Он шел, опустив голову, как всегда, когда не фартило. Даже добыча — курам на смех. Скатерть и покрышка разве что послужат тому из них, кто загремит первым, ведь в тюряге с начала войны не выдавали ни одеял, ни простыней.
— Знаешь, у меня завелась странная мыслишка!
— Какая?
— А что ты дрочишь на ходу. Такая походочка позволяет это делать самотеком.
Поло обернулся к Ритону. Сначала он, казалось, удивился, а потом его это позабавило.
— Углядел? Недурный пёх, правда? Нравится?

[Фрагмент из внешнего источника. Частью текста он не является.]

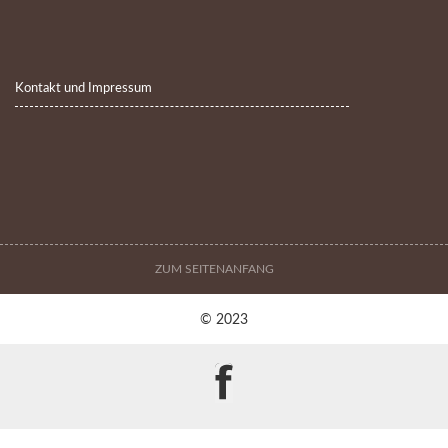
Kontakt und Impressum
ZUM SEITENANFANG
© 2023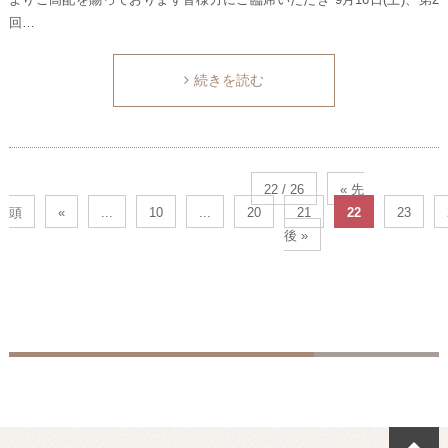
回…
続きを読む
22 / 26
« 先
頭
«
...
10
...
20
21
22
23
後 »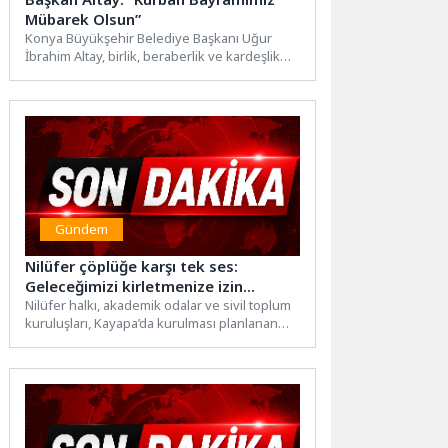
Mübarek Olsun”
Konya Büyükşehir Belediye Başkanı Uğur
İbrahim Altay, birlik, beraberlik ve kardeşlik
iklimi olan Kurban Bayramı’nın...
Gündem
Nilüfer çöplüğe karşı tek ses:
Geleceğimizi kirletmenize izin
vermeyeceğiz
Nilüfer halkı, akademik odalar ve sivil toplum
kuruluşları, Kayapa’da kurulması planlanan
Katı Atık Geri Kazanım...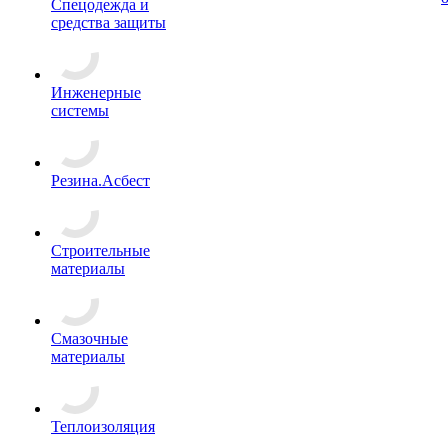
Спецодежда и
средства защиты
Инженерные
системы
Резина.Асбест
Строительные
материалы
Смазочные
материалы
Теплоизоляция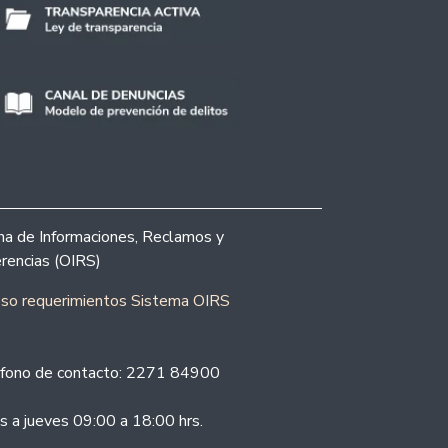
ina de Informaciones, Reclamos y
rencias (OIRS)
eso requerimientos Sistema OIRS
fono de contacto: 2271 84900
s a jueves 09:00 a 18:00 hrs.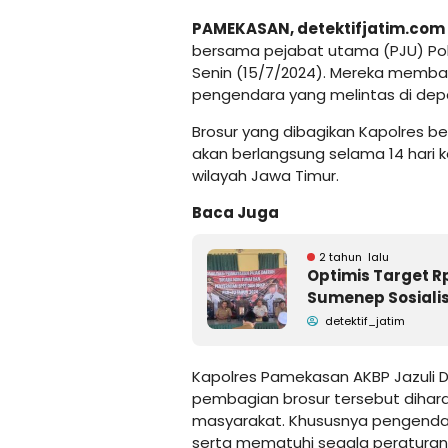
PAMEKASAN,
detektifjatim.com
bersama pejabat utama (PJU) Pol
Senin (15/7/2024). Mereka memba
pengendara yang melintas di de
Brosur yang dibagikan Kapolres b
akan berlangsung selama 14 hari ke 
wilayah Jawa Timur.
Baca Juga
2 tahun lalu
Optimis Target R
Sumenep Sosialis
detektif_jatim
Kapolres Pamekasan AKBP Jazuli D
pembagian brosur tersebut diha
masyarakat. Khususnya pengendara 
serta mematuhi segala peratura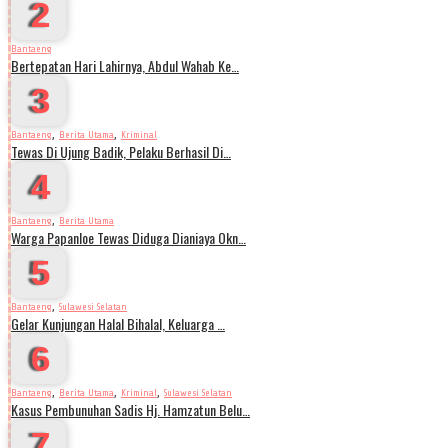
2
Bantaeng
Bertepatan Hari Lahirnya, Abdul Wahab Ke…
3
,
,
Bantaeng
Berita Utama
Kriminal
Tewas Di Ujung Badik, Pelaku Berhasil Di…
4
,
Bantaeng
Berita Utama
Warga Papanloe Tewas Diduga Dianiaya Okn…
5
,
Bantaeng
Sulawesi Selatan
Gelar Kunjungan Halal Bihalal, Keluarga …
6
,
,
,
Bantaeng
Berita Utama
Kriminal
Sulawesi Selatan
Kasus Pembunuhan Sadis Hj. Hamzatun Belu…
7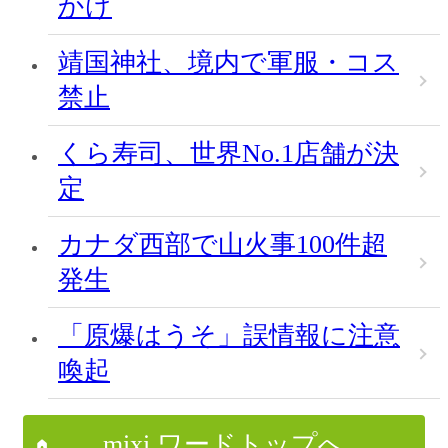
かけ
靖国神社、境内で軍服・コス
禁止
くら寿司、世界No.1店舗が決
定
カナダ西部で山火事100件超
発生
「原爆はうそ」誤情報に注意
喚起
mixi ワードトップへ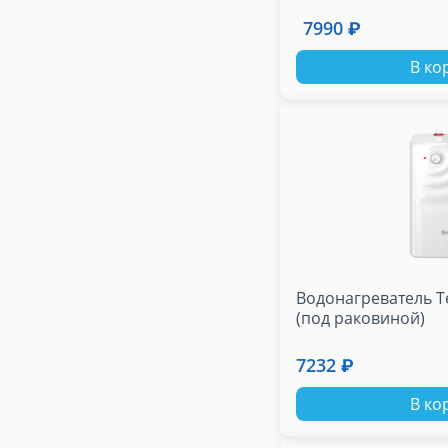
7990 ₽
В ко
Водонагреватель Т
(под раковиной)
7232 ₽
В ко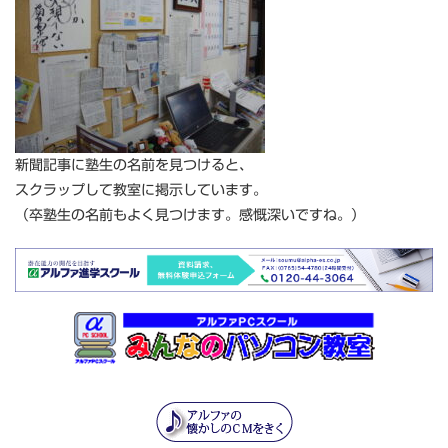
新聞記事に塾生の名前を見つけると、
スクラップして教室に掲示しています。
（卒塾生の名前もよく見つけます。感慨深いですね。）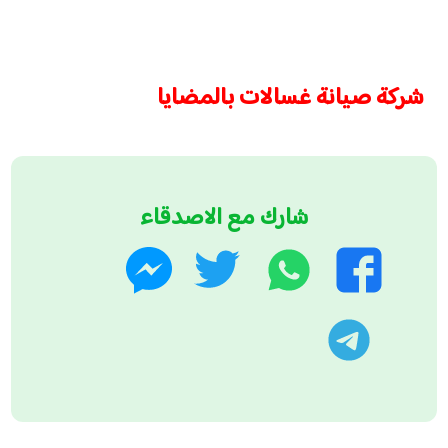
شركة صيانة غسالات بالمضايا
شارك مع الاصدقاء
واتساب
تويتر
فيسبوك
ماسنجر
تليجرام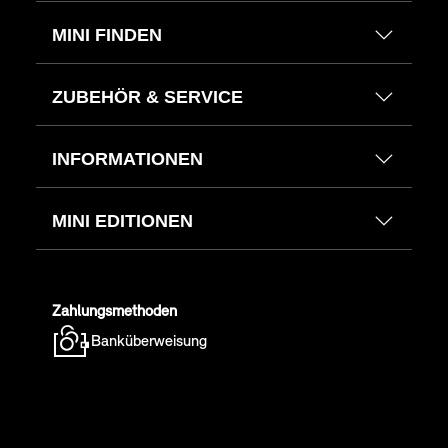
MINI FINDEN
ZUBEHÖR & SERVICE
INFORMATIONEN
MINI EDITIONEN
Zahlungsmethoden
Banküberweisung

Он сделал еще шаг, повернулся и глянул в упор на дружка:
— Мне приятно так ходить, правильно, но все ж таки нет, от этого само не встает.
Затем он снова тронулся с места, чуть ссутулившись и засунув руки в карманы. Он знал цену собственной красоте. Впрочем, он был из тех, кто, по моему предположению, согласился бы, если бы самые красивые из людей взяли власть в свои руки, и тогда бы заговорил даже о «Франции во веки веков». Красота — нечто весьма могущественное, и я не удивлюсь, если когда-нибудь ее научатся применять в практических целях, например освещать улицы или вращать турбины.